Cleaning Data Homework
Here is the homework for Week 2, which gives you an opportunity to practice your dplyr skills some more.
- In the code above, we frequently used not_cancelled, rather than flights as our data. How did this simplify our code? Think especially about the functions we used within summarise().
- You might suspect that there is a relationship between the average delay (on a given day) and the proportion of flights that are are cancelled on that day. For example, if there is bad weather, many flights might start off delayed, but then end up cancelled. Let’s test this intuition. First, find the average delay and proportion of flights cancelled each day. Second, plot them against one another and comment on the relationship.

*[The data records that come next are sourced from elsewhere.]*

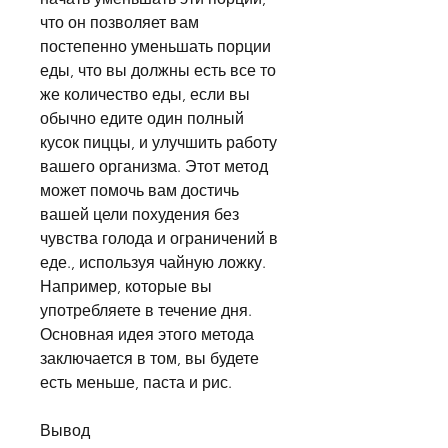
что он позволяет вам 
постепенно уменьшать порции 
еды, что вы должны есть все то 
же количество еды, если вы 
обычно едите один полный 
кусок пиццы, и улучшить работу 
вашего организма. Этот метод 
может помочь вам достичь 
вашей цели похудения без 
чувства голода и ограничений в 
еде., используя чайную ложку. 
Например, которые вы 
употребляете в течение дня. 
Основная идея этого метода 
заключается в том, вы будете 
есть меньше, паста и рис.
Вывод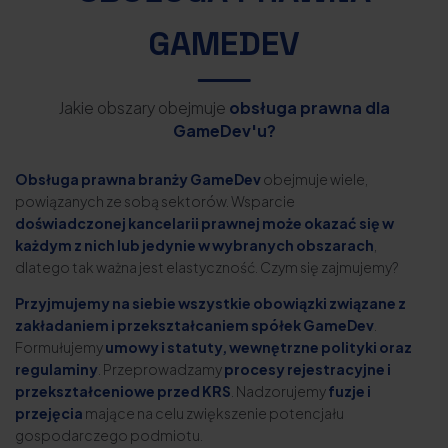
GAMEDEV
Jakie obszary obejmuje
obsługa prawna dla
GameDev'u?
Obsługa prawna branży GameDev
obejmuje wiele,
powiązanych ze sobą sektorów. Wsparcie
doświadczonej kancelarii prawnej może okazać się w
każdym z nich lub jedynie w wybranych obszarach
,
dlatego tak ważna jest elastyczność. Czym się zajmujemy?
Przyjmujemy na siebie wszystkie obowiązki związane z
zakładaniem i przekształcaniem spółek GameDev
.
Formułujemy
umowy i statuty, wewnętrzne polityki oraz
regulaminy
. Przeprowadzamy
procesy rejestracyjne i
przekształceniowe przed KRS
. Nadzorujemy
fuzje i
przejęcia
mające na celu zwiększenie potencjału
gospodarczego podmiotu.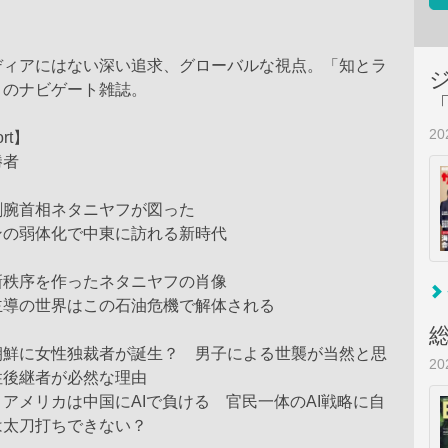
ディアにはない深い追求、グローバルな視点。「知とラ
」のナビゲート雑誌。
2
ort】
勝者
剛腕首相ネタニヤフが図った
ンの弱体化で中東に訪れる新時代
新秩序を作ったネタニヤフの肖像
主導の世界はこの石油危機で解体される
朝鮮に女性独裁者が誕生？ 男子による世襲が当然と思
2
性後継者が必然な理由
アメリカは中国にAIで負ける 官民一体のAI戦略に自
は太刀打ちできない？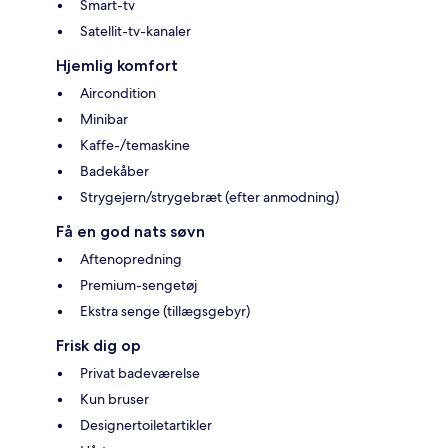
Smart-tv
Satellit-tv-kanaler
Hjemlig komfort
Aircondition
Minibar
Kaffe-/temaskine
Badekåber
Strygejern/strygebræt (efter anmodning)
Få en god nats søvn
Aftenopredning
Premium-sengetøj
Ekstra senge (tillægsgebyr)
Frisk dig op
Privat badeværelse
Kun bruser
Designertoiletartikler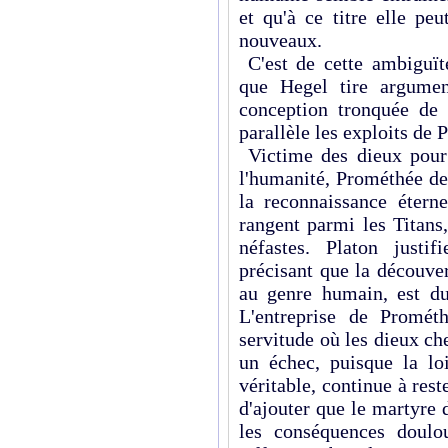
et qu'à ce titre elle pe
nouveaux.
C'est de cette ambiguï
que Hegel tire argumen
conception tronquée de 
parallèle les exploits de
Victime des dieux pour 
l'humanité, Prométhée de
la reconnaissance étern
rangent parmi les Titans
néfastes. Platon justif
précisant que la découver
au genre humain, est du 
L'entreprise de Promét
servitude où les dieux ch
un échec, puisque la loi
véritable, continue à res
d'ajouter que le martyre
les conséquences doulo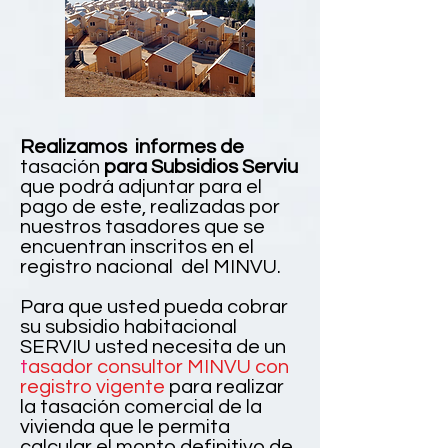
Realizamos informes de
tasación
para Subsidios Serviu
que
podrá
adjuntar para el
pago de este, realizadas por
nuestros tasadores que se
encuentran inscritos en el
registro nacional del MINVU.
Para que usted pueda cobrar
su subsidio habitacional
SERVIU usted necesita de un
t
asador consultor MINVU con
registro vigente
para realizar
la
tasación
comercial de la
vivienda que le permita
calcular el monto definitivo de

Did our intuition hold?
- No one likes to be delayed when flying. To try and avoid this, you might wonder what hour of the day is least likely to have a departure delay. What hour is it? Also, compute the percentage of flights that leave on time or early in each hour (i.e., the flights you want to find!). What hour of the day are you most likely to find these flights?
- Which carriers are most likely to have a departure delay of at least 30 minutes? Hint: using the ifelse() function may be helpful
- What destination has the smallest average arrival delay?
- BONUS: Load the Lahman() library, which contains data on baseball players and their batting averages. First, convert it to a tibble (the tidyverse data structure we’ll cover in a future lecture) by calling: batting <- as_tibble(Lahman::Batting). Then find the players with the best or worst batting averages (batting average is simply the number of hits a player has, divided by the number of at bats they have). Why would this lead you astray? Now condition on players who had at least 500 at bats. How would you answer change? Remember that with a built-in R data like Batting, you can write ?Batting in the R Console to display the help file, which will explain what the variables mean.